Suspeito de esfaquear a mulher, sogro e sogra, matando os três, Jean Michel de Souza foi preso nessa segunda-feira (9) pela Polícia Civil de Umuarama, cidade do interior do Paraná e onde aconteceu o crime contra a família sul-mato-grossense, que vivia no outro estado.

Ele era marido de Jaqueline Soares, de 32 anos, e genro do empresário Antônio Soares dos Santos e de Helena Maria Marra dos Santos, ambos com 60 anos. Jean já não morava com a família, vivia com a mãe, por desentendimentos recentes com a esposa e a família dela.

De acordo com o site da RIC, afiliada da Record na região, o advogado dele confirmou a prisão. Eric da Costa afirmou que “ele nega o crime, está em choque. Vamos pedir o relaxamento da prisão. Eu entendo como precipitada a prisão”, disse.

Já a polícia declarou não tem dúvida de que ele matou o sogro e a sogra e depois tirou a vida da esposa.

A prisão foi em flagrante e que se baseou em perícia provisória realizada na casa onde a família morava e foi morta. Um chinelo encontrado com ele bate com marcas de sangue encontradas na lavanderia da casa da mãe dele. Dentro da residência, havia pegada de chinelo em uma das poças de sangue.

Além disso, contribuiu contra o suspeito depoimento feito pela sua própria mãe que não teve o teor divulgado.

Levado para a delegacia local para prestar depoimento, Jean é suspeito de cometer o triplo assassinato por motivo passional. Sangue foi detectado também em seu carro e em suas roupas pela perícia já realizada pela Polícia Civil paranaense. Ainda não há mais detalhes do caso, assim como não há informações sobre a causa do crime.

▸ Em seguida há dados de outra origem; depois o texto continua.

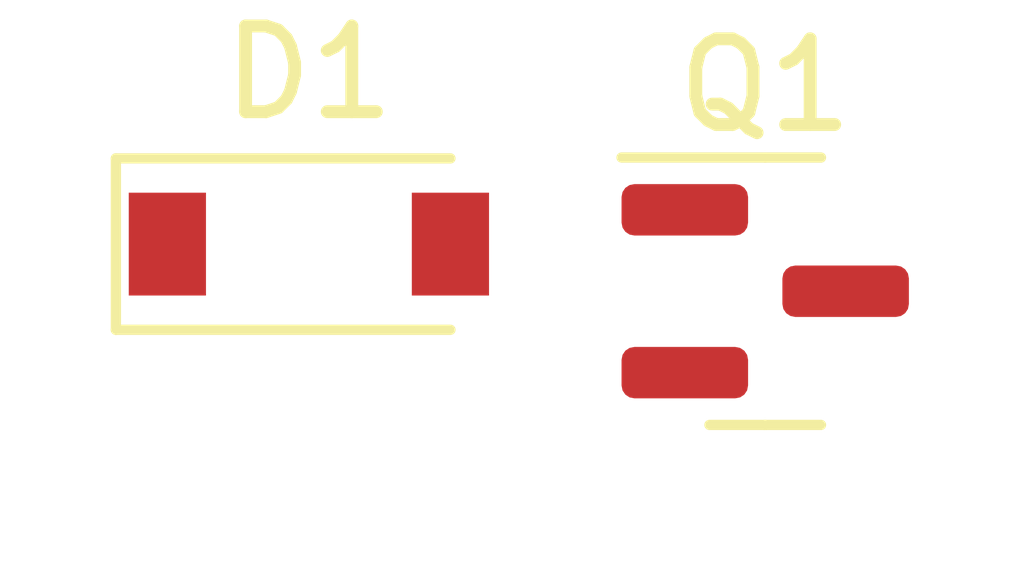
<source format=kicad_pcb>
(kicad_pcb (version 20211014) (generator pcbnew)

  (general
    (thickness 1.6)
  )

  (paper "A4")
  (layers
    (0 "F.Cu" signal)
    (31 "B.Cu" signal)
    (32 "B.Adhes" user "B.Adhesive")
    (33 "F.Adhes" user "F.Adhesive")
    (34 "B.Paste" user)
    (35 "F.Paste" user)
    (36 "B.SilkS" user "B.Silkscreen")
    (37 "F.SilkS" user "F.Silkscreen")
    (38 "B.Mask" user)
    (39 "F.Mask" user)
    (40 "Dwgs.User" user "User.Drawings")
    (41 "Cmts.User" user "User.Comments")
    (42 "Eco1.User" user "User.Eco1")
    (43 "Eco2.User" user "User.Eco2")
    (44 "Edge.Cuts" user)
    (45 "Margin" user)
    (46 "B.CrtYd" user "B.Courtyard")
    (47 "F.CrtYd" user "F.Courtyard")
    (48 "B.Fab" user)
    (49 "F.Fab" user)
    (50 "User.1" user)
    (51 "User.2" user)
    (52 "User.3" user)
    (53 "User.4" user)
    (54 "User.5" user)
    (55 "User.6" user)
    (56 "User.7" user)
    (57 "User.8" user)
    (58 "User.9" user)
  )

  (setup
    (pad_to_mask_clearance 0)
    (pcbplotparams
      (layerselection 0x00010fc_ffffffff)
      (disableapertmacros false)
      (usegerberextensions false)
      (usegerberattributes true)
      (usegerberadvancedattributes true)
      (creategerberjobfile true)
      (svguseinch false)
      (svgprecision 6)
      (excludeedgelayer true)
      (plotframeref false)
      (viasonmask false)
      (mode 1)
      (useauxorigin false)
      (hpglpennumber 1)
      (hpglpenspeed 20)
      (hpglpendiameter 15.000000)
      (dxfpolygonmode true)
      (dxfimperialunits true)
      (dxfusepcbnewfont true)
      (psnegative false)
      (psa4output false)
      (plotreference true)
      (plotvalue true)
      (plotinvisibletext false)
      (sketchpadsonfab false)
      (subtractmaskfromsilk false)
      (outputformat 1)
      (mirror false)
      (drillshape 1)
      (scaleselection 1)
      (outputdirectory "")
    )
  )

  (net 0 "")
  (net 1 "unconnected-(D1-Pad1)")
  (net 2 "unconnected-(D1-Pad2)")
  (net 3 "unconnected-(Q1-Pad1)")
  (net 4 "unconnected-(Q1-Pad2)")
  (net 5 "unconnected-(Q1-Pad3)")

  (footprint "Diode_SMD:D_SOD-123" (layer "F.Cu") (at 140.250817 81.902808))

  (footprint "Package_TO_SOT_SMD:SOT-23" (layer "F.Cu") (at 145.570817 82.452808))

)

</source>
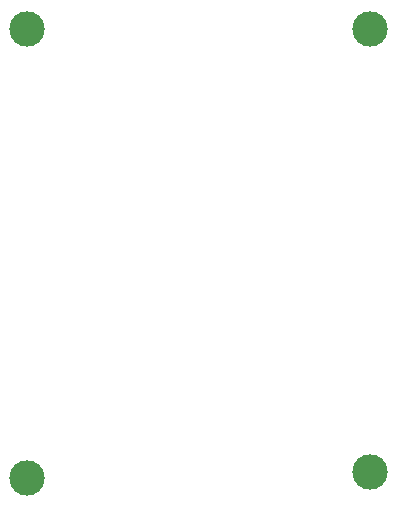
<source format=gbr>
%TF.GenerationSoftware,KiCad,Pcbnew,9.0.4*%
%TF.CreationDate,2025-11-08T17:35:58+05:30*%
%TF.ProjectId,MOTOR_DRIVER,4d4f544f-525f-4445-9249-5645522e6b69,rev?*%
%TF.SameCoordinates,Original*%
%TF.FileFunction,NonPlated,1,2,NPTH,Drill*%
%TF.FilePolarity,Positive*%
%FSLAX46Y46*%
G04 Gerber Fmt 4.6, Leading zero omitted, Abs format (unit mm)*
G04 Created by KiCad (PCBNEW 9.0.4) date 2025-11-08 17:35:58*
%MOMM*%
%LPD*%
G01*
G04 APERTURE LIST*
%TA.AperFunction,ComponentDrill*%
%ADD10C,3.000000*%
%TD*%
G04 APERTURE END LIST*
D10*
%TO.C,REF\u002A\u002A*%
X143000000Y-75000000D03*
X143000000Y-113000000D03*
X172000000Y-75000000D03*
X172000000Y-112500000D03*
M02*

</source>
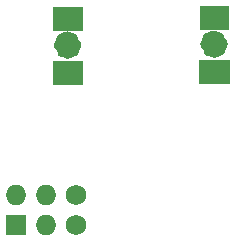
<source format=gbr>
%TF.GenerationSoftware,KiCad,Pcbnew,(6.0.1)*%
%TF.CreationDate,2022-06-11T13:52:42-05:00*%
%TF.ProjectId,HankPropane2.0,48616e6b-5072-46f7-9061-6e65322e302e,rev?*%
%TF.SameCoordinates,Original*%
%TF.FileFunction,Soldermask,Bot*%
%TF.FilePolarity,Negative*%
%FSLAX46Y46*%
G04 Gerber Fmt 4.6, Leading zero omitted, Abs format (unit mm)*
G04 Created by KiCad (PCBNEW (6.0.1)) date 2022-06-11 13:52:42*
%MOMM*%
%LPD*%
G01*
G04 APERTURE LIST*
%ADD10C,1.152495*%
%ADD11C,0.100000*%
%ADD12O,1.727200X1.727200*%
%ADD13R,1.727200X1.727200*%
%ADD14C,1.727200*%
%ADD15R,2.095500X1.397000*%
%ADD16R,2.032000X1.524000*%
G04 APERTURE END LIST*
%TO.C,D1*%
D10*
X189425247Y-96697800D02*
G75*
G03*
X189425247Y-96697800I-576247J0D01*
G01*
D11*
X190068200Y-95377000D02*
X190068200Y-93446600D01*
X190068200Y-93446600D02*
X187629800Y-93446600D01*
X187629800Y-93446600D02*
X187629800Y-95377000D01*
X187629800Y-95377000D02*
X190068200Y-95377000D01*
G36*
X190068200Y-95377000D02*
G01*
X187629800Y-95377000D01*
X187629800Y-93446600D01*
X190068200Y-93446600D01*
X190068200Y-95377000D01*
G37*
X190068200Y-95377000D02*
X187629800Y-95377000D01*
X187629800Y-93446600D01*
X190068200Y-93446600D01*
X190068200Y-95377000D01*
X190093600Y-99999800D02*
X190093600Y-98018600D01*
X190093600Y-98018600D02*
X187604400Y-98018600D01*
X187604400Y-98018600D02*
X187604400Y-99999800D01*
X187604400Y-99999800D02*
X190093600Y-99999800D01*
G36*
X190093600Y-99999800D02*
G01*
X187604400Y-99999800D01*
X187604400Y-98018600D01*
X190093600Y-98018600D01*
X190093600Y-99999800D01*
G37*
X190093600Y-99999800D02*
X187604400Y-99999800D01*
X187604400Y-98018600D01*
X190093600Y-98018600D01*
X190093600Y-99999800D01*
%TO.C,D2*%
D10*
X177030047Y-96774000D02*
G75*
G03*
X177030047Y-96774000I-576247J0D01*
G01*
D11*
X177698400Y-100076000D02*
X177698400Y-98094800D01*
X177698400Y-98094800D02*
X175209200Y-98094800D01*
X175209200Y-98094800D02*
X175209200Y-100076000D01*
X175209200Y-100076000D02*
X177698400Y-100076000D01*
G36*
X177698400Y-100076000D02*
G01*
X175209200Y-100076000D01*
X175209200Y-98094800D01*
X177698400Y-98094800D01*
X177698400Y-100076000D01*
G37*
X177698400Y-100076000D02*
X175209200Y-100076000D01*
X175209200Y-98094800D01*
X177698400Y-98094800D01*
X177698400Y-100076000D01*
X177673000Y-95453200D02*
X177673000Y-93522800D01*
X177673000Y-93522800D02*
X175234600Y-93522800D01*
X175234600Y-93522800D02*
X175234600Y-95453200D01*
X175234600Y-95453200D02*
X177673000Y-95453200D01*
G36*
X177673000Y-95453200D02*
G01*
X175234600Y-95453200D01*
X175234600Y-93522800D01*
X177673000Y-93522800D01*
X177673000Y-95453200D01*
G37*
X177673000Y-95453200D02*
X175234600Y-95453200D01*
X175234600Y-93522800D01*
X177673000Y-93522800D01*
X177673000Y-95453200D01*
%TD*%
D12*
%TO.C,X1*%
X172068800Y-109468600D03*
D13*
X172068800Y-112008600D03*
D12*
X174608800Y-109468600D03*
X174608800Y-112008600D03*
D14*
X177148800Y-109468600D03*
X177148800Y-112008600D03*
%TD*%
D15*
%TO.C,D1*%
X188849000Y-94411800D03*
D16*
X188849000Y-98983800D03*
%TD*%
%TO.C,D2*%
X176453800Y-99060000D03*
D15*
X176453800Y-94488000D03*
%TD*%
M02*

</source>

O crime – Natural de MS, mas moradora do Paraná, a família ainda mantinha uma empresa em Mundo Novo, cidade no extremo sul do Estado e que faz divisa com o território paranaense. Conforme informações divulgadas pela imprensa local, quem encontrou os corpos das vítimas foi a funcionária da casa.

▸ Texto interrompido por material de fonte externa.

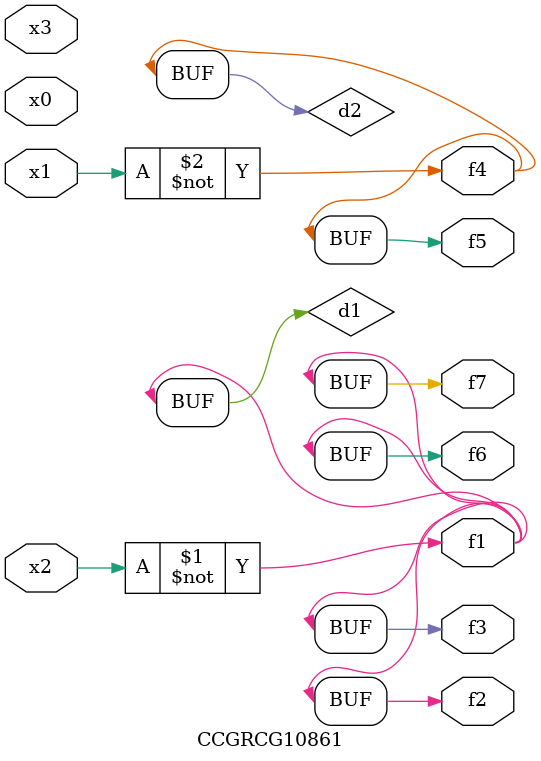
<source format=v>
module CCGRCG10861(
	input x0, x1, x2, x3,
	output f1, f2, f3, f4, f5, f6, f7
);

	wire d1, d2;

	xnor (d1, x2);
	not (d2, x1);
	assign f1 = d1;
	assign f2 = d1;
	assign f3 = d1;
	assign f4 = d2;
	assign f5 = d2;
	assign f6 = d1;
	assign f7 = d1;
endmodule

</source>
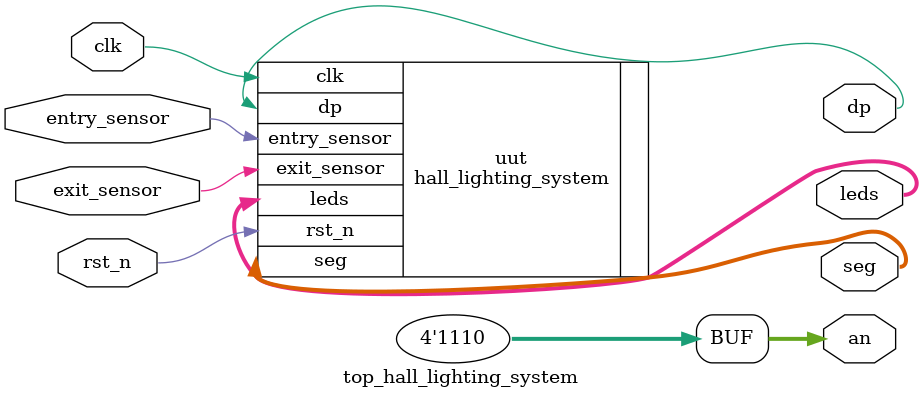
<source format=v>
`timescale 1ns / 1ps


module top_hall_lighting_system(
    input clk,
    input rst_n,
    input entry_sensor,
    input exit_sensor,
    output [6:0] seg,
    output [4:0] leds,
    output dp,
    output [3:0] an
);

    // Instantiate the main hall lighting system
    hall_lighting_system uut (
        .clk(clk),
        .rst_n(rst_n),
        .entry_sensor(entry_sensor),
        .exit_sensor(exit_sensor),
        .seg(seg),
        .leds(leds),
        .dp(dp)
    );
    
    // Only enable the rightmost digit (AN0)
    assign an = 4'b1110; // AN0 low (enabled), others high (disabled)

endmodule
</source>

Ela chegou e encontrou os corpos do casal de 60 anos no chão da cozinha. Já a filha, Jaqueline estava no andar superior do imóvel, morta dentro de uma banheira. Para a polícia, a cena indica que a jovem tentou se esconder do assassino.

Segundo a polícia do Paraná, ambas as vítimas tinham diversas marcas de facadas. A casa não tinha sinais de arrombamento e não há indícios de que as vítimas tenham tentado se defender. A perícia também encontrou alimentos jogados no chão.